Metro

Warner Bros.ripped off Brooklyn filmmaker’s script: suit

It’s a plot straight out of a Hollywood whodunit: high-tech sleuths hunting for clues in computer disks, ballpoint ink and UPC codes.

But these are plot twists in a very real courtroom drama involving an Academy Award-winning Brooklyn filmmaker, charges of copyright infringement and a powerhouse movie studio.

Ryan Brooks has sued Warner Bros., Clint Eastwood’s production company and a small army of other Tinseltown defendants claiming they ripped off his script for the 2012 film “Trouble with the Curve.”

Brooks, who lives in Carroll Gardens, won an Oscar last year for producing the short documentary “Inocente.”

“Trouble with the Curve,” starring Eastwood as an aging pro-baseball scout and Amy Adams as his estranged daughter, grossed $46.3 million and brought in another $18 million in DVD sales.

The trouble with “Trouble” is that Brooks claims it is strikingly similar to a project he came up with called “Omaha,” about an aging college baseball coach and his estranged daughter.

Adding to the intrigue, Brooks maintains “Trouble” was secretly penned by Don Handfield, his former collaborator on “Omaha.”

Warner Bros. filed papers in California court Feb. 8 to toss the case. The next court date is Monday.

Brooks, 35, claims he hired screenwriter Handfield in 2005 to help write the “Omaha” script. The two had a falling out in 2008 amid allegations that Handfield failed to deliver a polished final product.

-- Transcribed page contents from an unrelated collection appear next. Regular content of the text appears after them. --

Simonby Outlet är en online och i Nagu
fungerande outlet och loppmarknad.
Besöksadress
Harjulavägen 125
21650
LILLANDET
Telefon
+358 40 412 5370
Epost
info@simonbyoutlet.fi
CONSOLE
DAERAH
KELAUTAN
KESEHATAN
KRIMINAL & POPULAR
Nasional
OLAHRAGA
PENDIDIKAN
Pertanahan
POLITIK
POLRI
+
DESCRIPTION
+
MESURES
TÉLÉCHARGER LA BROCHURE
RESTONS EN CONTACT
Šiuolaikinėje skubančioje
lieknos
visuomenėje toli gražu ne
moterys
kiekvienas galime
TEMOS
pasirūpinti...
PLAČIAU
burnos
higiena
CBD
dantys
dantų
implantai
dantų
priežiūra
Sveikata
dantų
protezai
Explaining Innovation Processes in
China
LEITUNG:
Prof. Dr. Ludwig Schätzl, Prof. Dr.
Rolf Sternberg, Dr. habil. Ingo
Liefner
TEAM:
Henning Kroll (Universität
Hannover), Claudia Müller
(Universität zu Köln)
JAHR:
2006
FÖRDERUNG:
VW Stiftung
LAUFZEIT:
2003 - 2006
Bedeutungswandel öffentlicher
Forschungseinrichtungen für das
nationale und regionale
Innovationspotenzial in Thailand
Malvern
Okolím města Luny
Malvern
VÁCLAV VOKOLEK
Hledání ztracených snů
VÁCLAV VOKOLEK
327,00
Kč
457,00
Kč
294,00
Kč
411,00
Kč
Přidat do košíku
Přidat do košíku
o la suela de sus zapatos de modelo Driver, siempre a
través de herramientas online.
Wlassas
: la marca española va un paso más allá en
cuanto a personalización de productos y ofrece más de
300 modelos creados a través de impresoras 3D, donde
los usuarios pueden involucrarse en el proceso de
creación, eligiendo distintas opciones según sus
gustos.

Brooks found out through a press report in October 2011 that Eastwood was on board to star in a movie with a strong resemblance to “Omaha.” When he finally saw the “Trouble” script, he was “aghast,” according to court papers. He filed suit in Los Angeles federal court in October.

“The lawsuit is reckless and a waste of time and money. The allegations are false,” Warner Bros. contends, claiming Randy Brown wrote the “Trouble” script while a UCLA student in the 1990s.

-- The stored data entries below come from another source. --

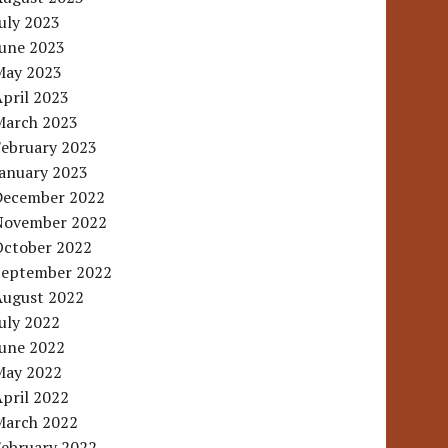
uly 2023
June 2023
May 2023
pril 2023
March 2023
February 2023
January 2023
December 2022
November 2022
October 2022
September 2022
August 2022
uly 2022
June 2022
May 2022
pril 2022
March 2022
February 2022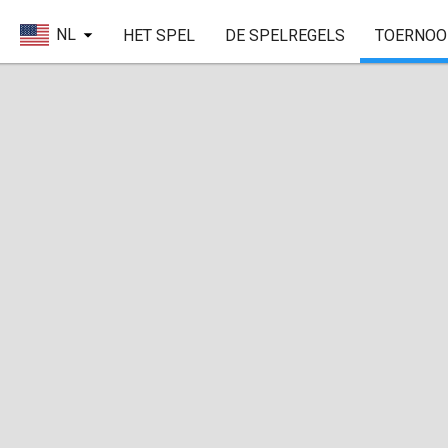
NL
HET SPEL
DE SPELREGELS
TOERNOO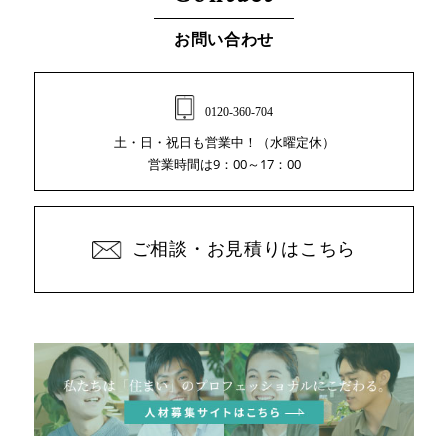
お問い合わせ
0120-360-704
土・日・祝日も営業中！（水曜定休）
営業時間は9：00～17：00
ご相談・お見積りはこちら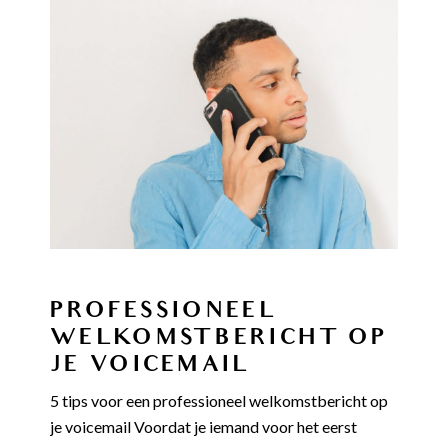
PROFESSIONEEL
WELKOMSTBERICHT OP
JE VOICEMAIL
5 tips voor een professioneel welkomstbericht op
je voicemail Voordat je iemand voor het eerst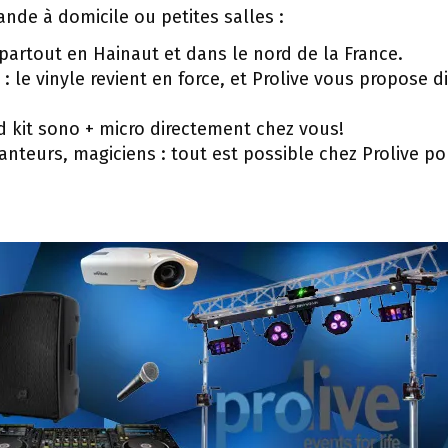
nde à domicile ou petites salles :
partout en Hainaut et dans le nord de la France.
s : le vinyle revient en force, et Prolive vous propose 
d kit sono + micro directement chez vous!
nteurs, magiciens : tout est possible chez Prolive p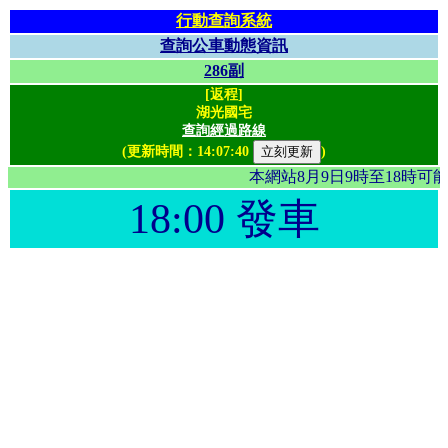
行動查詢系統
查詢公車動態資訊
286副
[返程]
湖光國宅
查詢經過路線
(更新時間：
14:07:40
)
本網站8月9日9時至18時
18:00 發車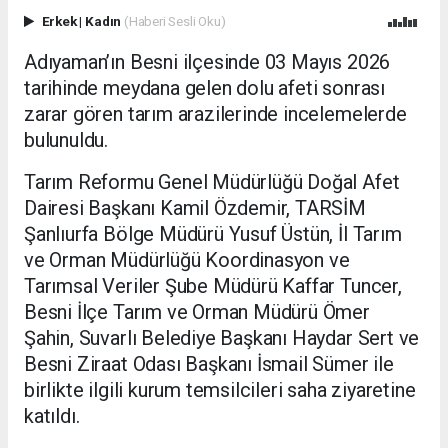
Erkek
|
Kadın
(Haberi Sesli Oku)
Adıyaman’ın Besni ilçesinde 03 Mayıs 2026
tarihinde meydana gelen dolu afeti sonrası
zarar gören tarım arazilerinde incelemelerde
bulunuldu.
Tarım Reformu Genel Müdürlüğü Doğal Afet
Dairesi Başkanı Kamil Özdemir, TARSİM
Şanlıurfa Bölge Müdürü Yusuf Üstün, İl Tarım
ve Orman Müdürlüğü Koordinasyon ve
Tarımsal Veriler Şube Müdürü Kaffar Tuncer,
Besni İlçe Tarım ve Orman Müdürü Ömer
Şahin, Suvarlı Belediye Başkanı Haydar Sert ve
Besni Ziraat Odası Başkanı İsmail Sümer ile
birlikte ilgili kurum temsilcileri saha ziyaretine
katıldı.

But the plot thickened when, according to the lawsuit, the Brooks team produced a former Secret Service ink expert who found the ink used on Brown’s purported notes was less than two years old and that the notebooks themselves were not even on the market in the 1990s.

Another investigator, a former Army counterintelligence agent, analyzed computer disks that contained Brown’s purported script and found that “the date/time stamps of the disks were manipulated to present inaccurate information about date of creation,” court papers charge.